I'm trying to pass some POD to a kernel which has as parameters some non-POD, and has non explicit constructors. Idea behind that is: allocate some memory on the host, pass the memory to the kernel, and it encapsulate the memory in the objects without the user to explicitly do that step.
The constructors are marked as __device__ code, but they are not called when passing the parameters, and I can't figure out why.
My question is not really related about how should I do the thing, but trying to understand what's happening behind the scenes.
Here an example (I'm using CUDA 5 with a GPU of capability 2.1, hence the printf).
#include <stdio.h>
struct Test {
__device__ Test() {
printf("Default\n"),
_n = 0;
}
__device__ Test(int n) {
printf("Construct %d\n", n);
_n = n;
}
__device__ Test(const Test &t) {
printf("Copy constr %d\n", t._n);
_n = t._n;
}
__device__ Test &operator=(const Test &t) {
printf("Assignment %d\n", t._n);
_n = t._n;
return *this;
}
__device__ int calc() const {
printf("Calculating %d\n", threadIdx.x + 10 * _n);
return threadIdx.x + 10 * _n;
}
int _n;
};
__global__ void dosome(Test a, Test b) {
printf("Kernel data %d %d\n", a._n, b._n);
a.calc();
b.calc();
}
int main(int argc, char **argv) {
dosome<<<1, 2>>>(2, 3);
cudaError_t cudaerr = cudaDeviceSynchronize();
if (cudaerr != cudaSuccess)
printf("kernel launch failed with error:\n\t%s\n",cudaGetErrorString(cudaerr));
return 0;
}
EDIT: Forgot to say that, none of the constructor message is printed, but the calc and kernel message are.
EDIT2: Is it guaranteed that CUDA will initialize a Test object before copying it on the device?
You have to see a constructor just like a normal method.
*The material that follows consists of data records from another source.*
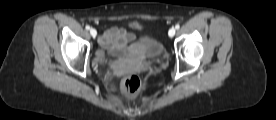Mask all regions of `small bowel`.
<instances>
[{
  "instance_id": "small-bowel-1",
  "label": "small bowel",
  "mask_w": 276,
  "mask_h": 120,
  "mask_svg": "<svg viewBox=\"0 0 276 120\" xmlns=\"http://www.w3.org/2000/svg\"><path fill=\"white\" fill-rule=\"evenodd\" d=\"M134 39V35L126 29L111 27L104 31L100 38V43L104 47L114 45H124Z\"/></svg>"
}]
</instances>
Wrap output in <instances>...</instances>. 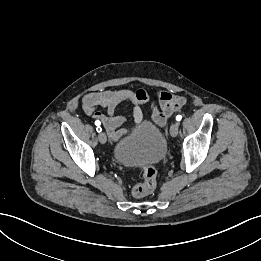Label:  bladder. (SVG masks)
<instances>
[{"label": "bladder", "mask_w": 261, "mask_h": 261, "mask_svg": "<svg viewBox=\"0 0 261 261\" xmlns=\"http://www.w3.org/2000/svg\"><path fill=\"white\" fill-rule=\"evenodd\" d=\"M166 152L163 133L152 123L143 122L114 145L113 157L126 167H144L159 163Z\"/></svg>", "instance_id": "obj_1"}]
</instances>
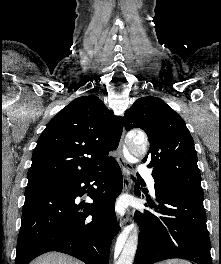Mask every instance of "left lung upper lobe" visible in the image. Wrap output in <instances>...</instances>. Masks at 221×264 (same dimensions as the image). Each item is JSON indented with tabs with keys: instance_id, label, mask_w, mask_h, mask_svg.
Wrapping results in <instances>:
<instances>
[{
	"instance_id": "obj_1",
	"label": "left lung upper lobe",
	"mask_w": 221,
	"mask_h": 264,
	"mask_svg": "<svg viewBox=\"0 0 221 264\" xmlns=\"http://www.w3.org/2000/svg\"><path fill=\"white\" fill-rule=\"evenodd\" d=\"M127 131L141 128L150 148L143 162L153 167L155 183L165 188L203 197L194 141L183 119L163 100L146 96L124 114Z\"/></svg>"
}]
</instances>
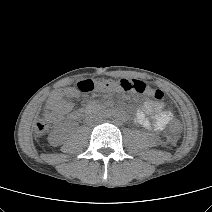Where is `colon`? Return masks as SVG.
Segmentation results:
<instances>
[{"instance_id":"1","label":"colon","mask_w":212,"mask_h":212,"mask_svg":"<svg viewBox=\"0 0 212 212\" xmlns=\"http://www.w3.org/2000/svg\"><path fill=\"white\" fill-rule=\"evenodd\" d=\"M78 91L85 94H93L95 92L110 91L112 93L123 92H138L146 95H150L156 100H161L164 97L162 90L154 88L147 84L146 82L136 80V79H127V78H118L110 79L108 81H101L96 79H87L77 83ZM47 122L45 120H39L36 122L34 130L37 135H42L47 129ZM179 130L178 124H175L172 129L170 136L171 141H175L177 132Z\"/></svg>"}]
</instances>
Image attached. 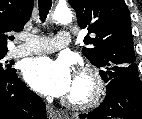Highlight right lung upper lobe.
<instances>
[{
    "mask_svg": "<svg viewBox=\"0 0 142 119\" xmlns=\"http://www.w3.org/2000/svg\"><path fill=\"white\" fill-rule=\"evenodd\" d=\"M33 0H0V52L8 51V33L21 31L31 16Z\"/></svg>",
    "mask_w": 142,
    "mask_h": 119,
    "instance_id": "cb5924a9",
    "label": "right lung upper lobe"
}]
</instances>
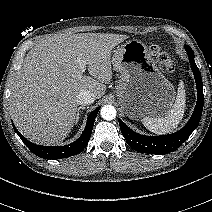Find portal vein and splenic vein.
Returning <instances> with one entry per match:
<instances>
[{
	"label": "portal vein and splenic vein",
	"instance_id": "portal-vein-and-splenic-vein-1",
	"mask_svg": "<svg viewBox=\"0 0 212 212\" xmlns=\"http://www.w3.org/2000/svg\"><path fill=\"white\" fill-rule=\"evenodd\" d=\"M80 62V68L82 72H85L86 70V62H84L83 60L79 59Z\"/></svg>",
	"mask_w": 212,
	"mask_h": 212
}]
</instances>
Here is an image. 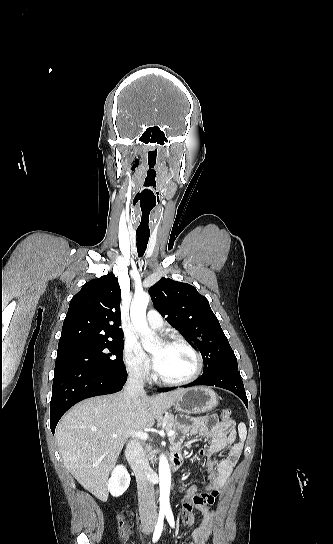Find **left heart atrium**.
<instances>
[{
	"label": "left heart atrium",
	"instance_id": "39dd6f15",
	"mask_svg": "<svg viewBox=\"0 0 333 544\" xmlns=\"http://www.w3.org/2000/svg\"><path fill=\"white\" fill-rule=\"evenodd\" d=\"M153 361H154V364H156V362H157V357L154 356Z\"/></svg>",
	"mask_w": 333,
	"mask_h": 544
}]
</instances>
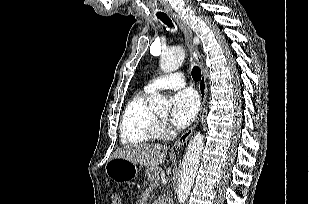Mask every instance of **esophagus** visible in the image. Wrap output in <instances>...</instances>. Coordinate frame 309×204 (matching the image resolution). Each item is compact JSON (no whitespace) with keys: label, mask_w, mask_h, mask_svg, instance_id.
I'll use <instances>...</instances> for the list:
<instances>
[{"label":"esophagus","mask_w":309,"mask_h":204,"mask_svg":"<svg viewBox=\"0 0 309 204\" xmlns=\"http://www.w3.org/2000/svg\"><path fill=\"white\" fill-rule=\"evenodd\" d=\"M172 17L174 18V20L176 21V23L180 27L181 31L184 33L185 41H186V44H187L188 49L190 51V55H191L192 59L195 61V63H197L199 65V67L201 68V71H202L201 79H200V82H199V96H200V101H201L200 110L198 112V115H197L193 125L176 140V142L174 144L175 148H181L187 143V141L189 140V138L193 134V132H194V130H195L197 124H198L202 110L204 109V106H205V103H206V97H207V83H206V75H205V72H204L203 60H202V57L200 55V52H199L198 46H197L199 44V38L193 37V33H192L191 28L177 14H172Z\"/></svg>","instance_id":"obj_1"}]
</instances>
If you qualify it with __host__, then you'll be able to call it host-side. If you qualify it with __device__, you'll be able to call it device-side. If you qualify it with both, you'll be able to call it on both sides.
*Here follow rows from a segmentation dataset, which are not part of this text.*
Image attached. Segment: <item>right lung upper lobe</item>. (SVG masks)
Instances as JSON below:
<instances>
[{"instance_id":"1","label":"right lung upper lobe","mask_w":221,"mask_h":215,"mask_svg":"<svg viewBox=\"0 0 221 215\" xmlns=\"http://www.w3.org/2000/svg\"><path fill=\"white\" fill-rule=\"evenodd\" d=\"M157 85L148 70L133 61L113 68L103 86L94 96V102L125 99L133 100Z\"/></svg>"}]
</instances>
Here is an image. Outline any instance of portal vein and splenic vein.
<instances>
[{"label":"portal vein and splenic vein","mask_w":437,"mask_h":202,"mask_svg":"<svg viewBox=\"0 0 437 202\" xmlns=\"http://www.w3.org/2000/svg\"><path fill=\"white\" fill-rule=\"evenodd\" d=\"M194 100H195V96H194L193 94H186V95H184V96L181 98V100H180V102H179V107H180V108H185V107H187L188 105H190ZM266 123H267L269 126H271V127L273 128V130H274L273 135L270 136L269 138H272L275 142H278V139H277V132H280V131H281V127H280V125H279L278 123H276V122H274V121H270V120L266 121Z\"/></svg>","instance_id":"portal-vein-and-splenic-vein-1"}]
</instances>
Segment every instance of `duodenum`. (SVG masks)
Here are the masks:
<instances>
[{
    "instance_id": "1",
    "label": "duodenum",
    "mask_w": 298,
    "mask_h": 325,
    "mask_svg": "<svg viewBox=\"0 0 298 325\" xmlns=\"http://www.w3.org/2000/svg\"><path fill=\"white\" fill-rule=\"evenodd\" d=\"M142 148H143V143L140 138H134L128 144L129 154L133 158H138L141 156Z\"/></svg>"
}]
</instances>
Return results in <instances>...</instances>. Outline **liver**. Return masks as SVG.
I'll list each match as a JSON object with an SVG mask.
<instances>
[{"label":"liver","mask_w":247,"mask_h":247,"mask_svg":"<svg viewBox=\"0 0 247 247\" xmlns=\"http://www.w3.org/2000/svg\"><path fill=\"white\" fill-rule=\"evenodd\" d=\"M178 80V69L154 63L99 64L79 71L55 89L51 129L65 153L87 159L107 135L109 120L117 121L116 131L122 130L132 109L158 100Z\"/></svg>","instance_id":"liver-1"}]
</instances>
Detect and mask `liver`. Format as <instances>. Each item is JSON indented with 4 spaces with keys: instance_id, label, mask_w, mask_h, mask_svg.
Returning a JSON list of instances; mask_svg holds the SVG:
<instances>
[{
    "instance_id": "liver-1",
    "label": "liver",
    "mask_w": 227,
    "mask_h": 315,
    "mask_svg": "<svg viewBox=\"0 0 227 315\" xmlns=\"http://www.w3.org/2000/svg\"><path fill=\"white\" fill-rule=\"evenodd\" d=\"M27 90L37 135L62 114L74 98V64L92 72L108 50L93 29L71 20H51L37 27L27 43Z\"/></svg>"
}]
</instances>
What happens when you do dosome<<<1, 2>>>(2, 3); is that the two objects are implictly constructed (because your constructor is not explicit, so maybe that's confusing you too) host side and then memcpy'd to the device. There is no copy-constructor involved in the process.
Let's illustrate this:
__global__ void dosome(Test a, Test b) {
a.calc();
b.calc();
}
int main(int argc, char **argv) {
dosome<<<1, 2>>>(2, 3); // Constructors must be at least __host__
return 0;
}
// Outputs:
Construct 2 (from the host side)
Construct 3 (from the host side)
Now if you change your kernel to take ints instead of Test:
__global__ void dosome(int arga, int argb) {
// Constructors must be at least __device__
Test a(arga);
Test b(argb);
a.calc();
b.calc();
}
int main(int argc, char **argv) {
dosome<<<1, 2>>>(2, 3);
return 0;
}
// Outputs:
Construct 2 (from the device side)
Construct 3 (from the device side)
Ok, I found it works (constructors are called) if I add both __host__ and __device__ qualifiers to the constructors. The constructor of the objects happened at host side, and then they were copied to device (stack?). This is why the constructors weren't called: they were device code (but what was called on the host side?!?)
Using both __host__ and __device__ in the constructors allowed to use the class without problems.
EDIT: Still, I'm not sure if the construction always happens before the copy to device.